• _WHAT IS NEEDED_
Collect every line of the material below that contains the string "collection". Case counts.

*** Opening of DATA FOR ANALYSIS ***

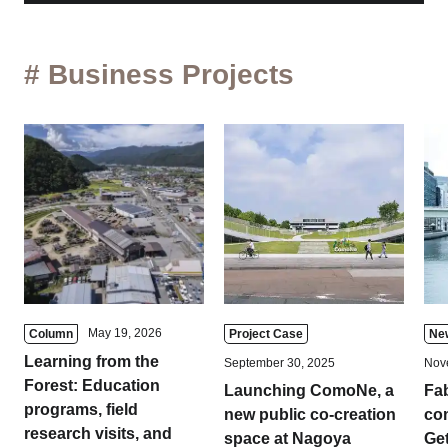
# Business Projects
May 19, 2026
Column
Project Case
Ne
Learning from the
September 30, 2025
Nov
Forest: Education
Launching ComoNe, a
Fa
programs, field
new public co-creation
com
research visits, and
space at Nagoya
Get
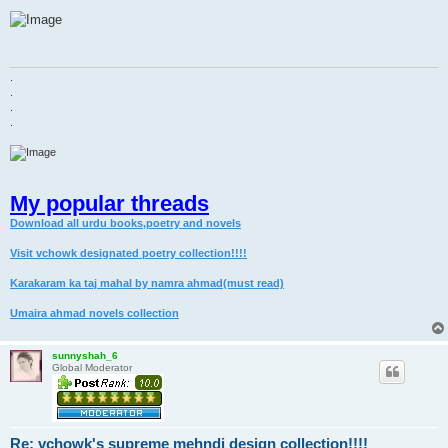
o
s
t
.
.
.
.
My popular threads
Download all urdu books,poetry and novels
Visit vchowk designated poetry collection!!!!
Karakaram ka taj mahal by namra ahmad(must read)
Umaira ahmad novels collection
sunnyshah_6
Global Moderator
Re: vchowk's supreme mehndi design collection!!!!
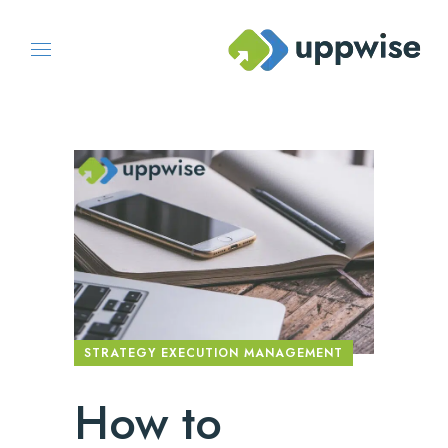
STRATEGY EXECUTION MANAGEMENT
How to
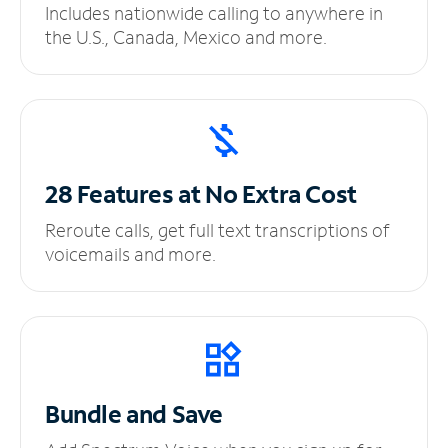
Includes nationwide calling to anywhere in
the U.S., Canada, Mexico and more.
28 Features at No
Extra Cost
Reroute calls, get full text transcriptions of
voicemails and more.
Bundle and Save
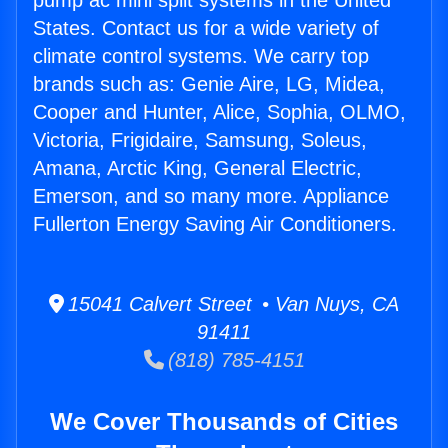
pump ac mini split systems in the United
States. Contact us for a wide variety of
climate control systems. We carry top
brands such as: Genie Aire, LG, Midea,
Cooper and Hunter, Alice, Sophia, OLMO,
Victoria, Frigidaire, Samsung, Soleus,
Amana, Arctic King, General Electric,
Emerson, and so many more. Appliance
Fullerton Energy Saving Air Conditioners.
15041 Calvert Street • Van Nuys, CA
91411
(818) 785-4151
We Cover Thousands of Cities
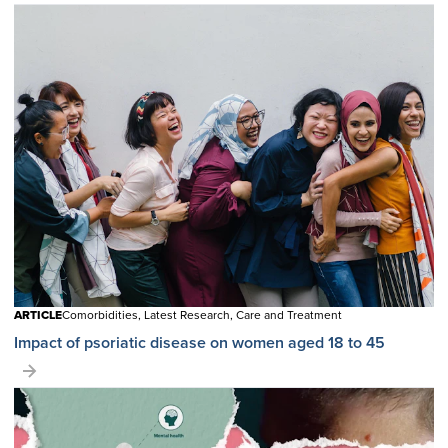
ARTICLE
Comorbidities, Latest Research, Care and Treatment
Impact of psoriatic disease on women aged 18 to 45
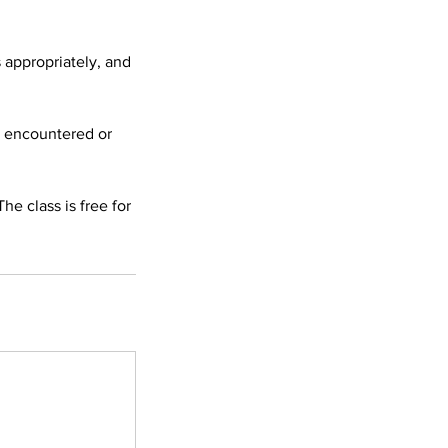
 appropriately, and
e encountered or
he class is free for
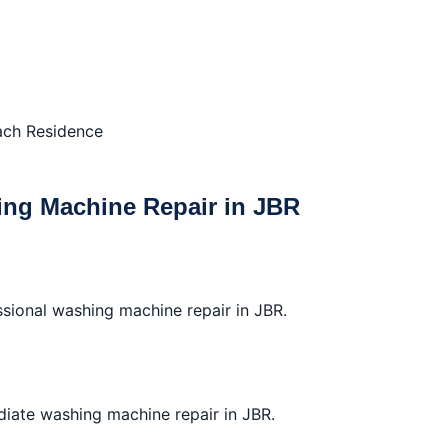
ach Residence
ng Machine Repair in JBR
ssional washing machine repair in JBR.
diate washing machine repair in JBR.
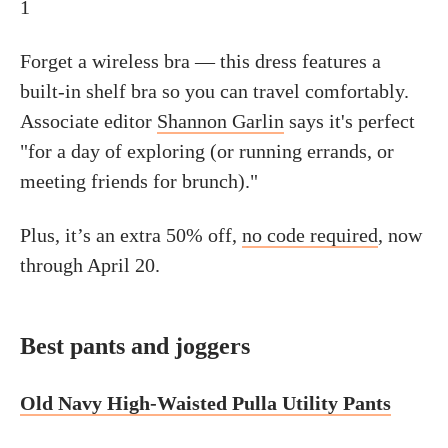
1
Forget a wireless bra — this dress features a
built-in shelf bra so you can travel comfortably.
Associate editor
Shannon Garlin
says it's perfect
"for a day of exploring (or running errands, or
meeting friends for brunch)."
Plus, it’s an extra 50% off,
no code required
, now
through April 20.
Best pants and joggers
Old Navy High-Waisted Pulla Utility Pants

*** Close of DATA FOR ANALYSIS ***

• _YOUR SOLUTION_
Visit vchowk designated poetry collection!!!!
Umaira ahmad novels collection
Re: vchowk's supreme mehndi design collection!!!!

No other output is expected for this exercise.